The move comes as several other regional producers — including the United Arab Emirates, Kuwait, Iraq and Qatar — also scale back production amid disruptions linked to the ongoing US-Israel-Iran conflict that has choked off exports from key Gulf shipping routes.
The supply shock has pushed Brent crude above $100 a barrel for the first time in four years, raising concerns of prolonged price volatility that could strain the global economy.
Storage Pressure Forces Production Cuts
With tanker traffic severely restricted through the Strait of Hormuz, Gulf producers have struggled to move crude to international markets. The limited rerouting of oil through Saudi Arabia’s East-West Pipeline to the Red Sea port of Yanbu — capable of carrying about 5 million barrels per day — has provided only partial relief.
As a result, storage tanks across the region are nearing capacity, forcing producers to reduce output pre-emptively to avoid damaging oilfields or triggering emergency shutdowns.
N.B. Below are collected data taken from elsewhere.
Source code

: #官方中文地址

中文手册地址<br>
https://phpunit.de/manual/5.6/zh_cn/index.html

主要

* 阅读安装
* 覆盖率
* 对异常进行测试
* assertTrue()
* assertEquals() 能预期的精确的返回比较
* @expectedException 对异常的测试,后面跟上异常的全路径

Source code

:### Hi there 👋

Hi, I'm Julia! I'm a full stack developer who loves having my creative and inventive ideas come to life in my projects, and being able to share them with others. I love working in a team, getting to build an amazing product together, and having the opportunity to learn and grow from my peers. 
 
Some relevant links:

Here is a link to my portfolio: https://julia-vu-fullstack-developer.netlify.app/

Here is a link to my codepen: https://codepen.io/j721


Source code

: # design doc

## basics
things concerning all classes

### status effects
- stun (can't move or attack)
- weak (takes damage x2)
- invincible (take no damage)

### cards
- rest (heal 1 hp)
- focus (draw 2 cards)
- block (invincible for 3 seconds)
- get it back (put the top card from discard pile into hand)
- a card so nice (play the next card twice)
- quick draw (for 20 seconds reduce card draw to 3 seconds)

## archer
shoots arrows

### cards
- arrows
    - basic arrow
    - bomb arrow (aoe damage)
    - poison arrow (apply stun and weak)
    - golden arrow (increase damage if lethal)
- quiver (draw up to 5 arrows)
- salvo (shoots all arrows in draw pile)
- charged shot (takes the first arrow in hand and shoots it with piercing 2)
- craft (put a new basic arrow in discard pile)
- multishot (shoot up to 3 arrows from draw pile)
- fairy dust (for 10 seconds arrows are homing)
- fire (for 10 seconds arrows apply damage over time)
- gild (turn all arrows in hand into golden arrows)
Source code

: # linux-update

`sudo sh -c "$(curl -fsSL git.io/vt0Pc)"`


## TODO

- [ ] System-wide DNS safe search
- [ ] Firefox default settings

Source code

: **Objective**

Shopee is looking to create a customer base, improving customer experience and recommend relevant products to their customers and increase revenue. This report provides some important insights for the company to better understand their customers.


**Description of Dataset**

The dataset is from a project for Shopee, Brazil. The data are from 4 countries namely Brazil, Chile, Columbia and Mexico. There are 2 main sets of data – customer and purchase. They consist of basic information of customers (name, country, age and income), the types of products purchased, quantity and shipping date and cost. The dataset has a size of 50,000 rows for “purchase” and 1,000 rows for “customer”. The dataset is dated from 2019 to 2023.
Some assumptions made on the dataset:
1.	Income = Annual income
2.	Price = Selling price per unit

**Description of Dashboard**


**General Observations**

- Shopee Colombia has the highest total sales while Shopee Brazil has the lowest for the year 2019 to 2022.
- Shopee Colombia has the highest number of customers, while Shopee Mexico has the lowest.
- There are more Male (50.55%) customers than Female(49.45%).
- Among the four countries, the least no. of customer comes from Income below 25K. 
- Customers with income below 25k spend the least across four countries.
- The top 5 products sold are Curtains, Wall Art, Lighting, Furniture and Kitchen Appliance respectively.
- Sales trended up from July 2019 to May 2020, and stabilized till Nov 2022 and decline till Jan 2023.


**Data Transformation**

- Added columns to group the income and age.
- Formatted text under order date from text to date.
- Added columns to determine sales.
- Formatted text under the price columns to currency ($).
In southern Iraq, production from major fields has reportedly dropped to about 1.3 million barrels per day, a 70% decline from normal levels. Meanwhile, Kuwait has declared force majeure on some exports, while Qatar has temporarily halted liquefied natural gas (LNG) shipments.
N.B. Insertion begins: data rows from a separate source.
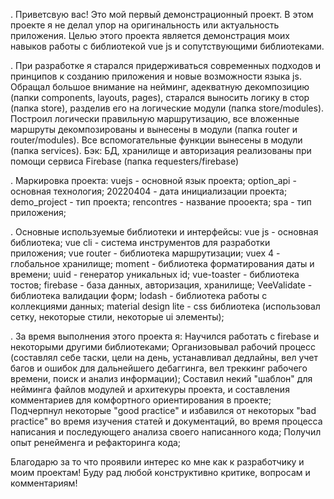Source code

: . Приветсвую вас! Это мой первый демонстрационный проект. В этом проекте я не делал упор на оригинальность или актуальность приложения. Целью этого проекта является демонстрация моих навыков работы с библиотекой vue js и сопутствующими библиотеками.

. При разработке я старался придерживаться современных подходов и принципов к созданию приложения и новые возможности языка js. 
Обращал большое внимание на нейминг, адекватную декомпозицию (папки components, layouts, pages), старался выносить логику в стор (папка store), разделив его на логические модули (папка store/modules). Построил логически правильную маршрутизацию, все вложенные маршруты декомпозированы и вынесены в модули (папка router и router/modules).
Все вспомогательные функции вынесены в модули (папка services). 
Бэк: БД, хранилище и авторизация реализованы при помощи сервиса Firebase (папка requesters/firebase)

. Маркировка проекта:
vuejs - основной язык проекта;
option_api - основная технология;
20220404 - дата инициализации проекта;
demo_project - тип проекта;
rencontres - название прооекта;
spa - тип приложения;


. Основные используемые библиотеки и интерфейсы:
vue js - основная библиотека;
vue cli - система инструментов для разработки приложения;
vue router - библиотека маршрутизации;
vuex 4 - глобальное хранилище;
moment - библиотека форматирования даты и времени;
uuid - генератор уникальных id;
vue-toaster - библиотека тостов;
firebase - база данных, авторизация, хранилище;
VeeValidate - библиотека валидации форм;
lodash - библиотека работы с коллекциями данных;
material design lite - css библиотека (использовал сетку, некоторые стили, некоторые ui элементы);

. За время выполнения этого проекта я: 
Научился работать с firebase и некоторыми другими библиотеками; 
Организовывал рабочий процесс (составлял себе таски, цели на день, устанавливал дедлайны, вел учет багов и ошибок для дальнейшего дебаггинга, вел треккинг рабочего времени, поиск и анализ информации); 
Составил некий "шаблон" для нейминга файлов модулей и архитекуры проекта, и составления комментариев для комфортного ориентирования в проекте;
Подчерпнул некоторые "good practice" и избавился от некоторых "bad practice" во время изучения статей и документаций, во время процесса написания и последующего анализа своего написанного кода;
Получил опыт ренейменга и рефакторинга кода;

Благодарю за то что проявили интерес ко мне как к разработчику и моим проектам! Буду рад любой конструктивно критике, вопросам и комментариям!
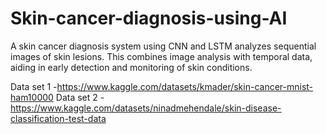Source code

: # Skin-cancer-diagnosis-using-AI
A skin cancer diagnosis system using CNN and LSTM analyzes sequential images of skin lesions. This combines image analysis with temporal data, aiding in early detection and monitoring of skin conditions.


Data set 1 -https://www.kaggle.com/datasets/kmader/skin-cancer-mnist-ham10000
Data set 2 -https://www.kaggle.com/datasets/ninadmehendale/skin-disease-classification-test-data
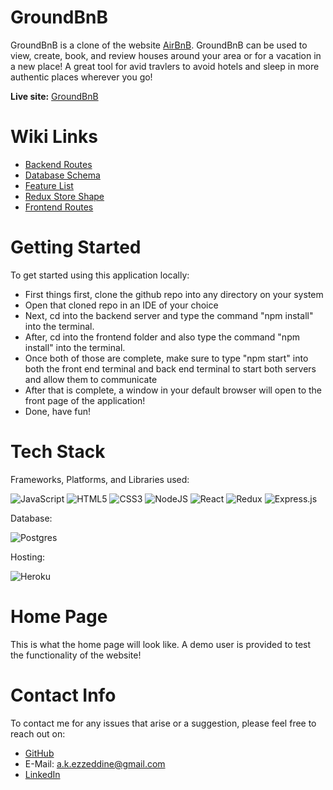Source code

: # GroundBnB

GroundBnB is a clone of the website [AirBnB](https://airbnb.com/). GroundBnB can be used to view, create, book, and review houses around your area or for a vacation in a new place! A great tool for avid travlers to avoid hotels and sleep in more authentic places wherever you go!

**Live site:** [GroundBnB](https://air-bnb-api-project-sept2022.herokuapp.com/)

# Wiki Links

* [Backend Routes](https://github.com/alkezz/API-project/wiki/API-Documentation)
* [Database Schema](https://github.com/alkezz/API-project/wiki/Database-Schema)
* [Feature List](https://github.com/alkezz/API-project/wiki/Feature-List)
* [Redux Store Shape](https://github.com/alkezz/API-project/wiki/Redux-Store-Shape)
* [Frontend Routes](www.google.com)

# Getting Started

To get started using this application locally:

* First things first, clone the github repo into any directory on your system
* Open that cloned repo in an IDE of your choice
* Next, cd into the backend server and type the command  "npm install" into the terminal.
* After, cd into the frontend folder and also type the command "npm install" into the terminal.
* Once both of those are complete, make sure to type "npm start" into both the front end terminal and back end terminal
to start both servers and allow them to communicate
* After that is complete, a window in your default browser will open to the front page of the application!
* Done, have fun!

# Tech Stack

Frameworks, Platforms, and Libraries used:

![JavaScript](https://img.shields.io/badge/javascript-%23323330.svg?style=for-the-badge&logo=javascript&logoColor=%23F7DF1E)
![HTML5](https://img.shields.io/badge/html5-%23E34F26.svg?style=for-the-badge&logo=html5&logoColor=white)
![CSS3](https://img.shields.io/badge/css3-%231572B6.svg?style=for-the-badge&logo=css3&logoColor=white)
![NodeJS](https://img.shields.io/badge/node.js-6DA55F?style=for-the-badge&logo=node.js&logoColor=white)
![React](https://img.shields.io/badge/react-%2320232a.svg?style=for-the-badge&logo=react&logoColor=%2361DAFB)
![Redux](https://img.shields.io/badge/redux-%23593d88.svg?style=for-the-badge&logo=redux&logoColor=white)
![Express.js](https://img.shields.io/badge/express.js-%23404d59.svg?style=for-the-badge&logo=express&logoColor=%2361DAFB)

Database:

![Postgres](https://img.shields.io/badge/postgres-%23316192.svg?style=for-the-badge&logo=postgresql&logoColor=white)

Hosting:

![Heroku](https://img.shields.io/badge/heroku-%23430098.svg?style=for-the-badge&logo=heroku&logoColor=white)

# Home Page
This is what the home page will look like. A demo user is provided to test the functionality of the website!

# Contact Info

To contact me for any issues that arise or a suggestion, please feel free to reach out on:

* [GitHub](https://www.github.com/alkezz)
* E-Mail: a.k.ezzeddine@gmail.com
* [LinkedIn](https://www.linkedin.com/in/ali-ezzeddine-17b2b6248/)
Global Energy Markets on Edge
The disruptions underscore the strategic vulnerability of the Strait of Hormuz, which links the Persian Gulf to global shipping lanes and carries around 20% of the world’s oil supply.
With commercial shipping through the narrow passage nearly paralysed, traders and governments are scrambling to respond to what analysts describe as one of the most serious energy supply shocks in years.
Neither Saudi Aramco nor Gulf energy ministries have issued detailed public statements. However, industry sources say the production cuts are designed to maintain operational flexibility while preventing full shutdowns of major oilfields.
The International Energy Agency is reportedly considering a release of strategic petroleum reserves to help stabilise markets if disruptions persist.
Prolonged Price Pressure Expected
Energy analysts warn that the combination of blocked exports, limited storage capacity and heightened geopolitical tension could keep oil prices elevated for months.
Such a scenario would also disrupt supply plans previously outlined by the OPEC+, which had aimed to maintain relatively stable production levels through 2026.
Market watchers say the unfolding crisis highlights how quickly geopolitical conflict in the Gulf can ripple through global energy markets — with consequences for fuel prices, inflation and economic growth worldwide.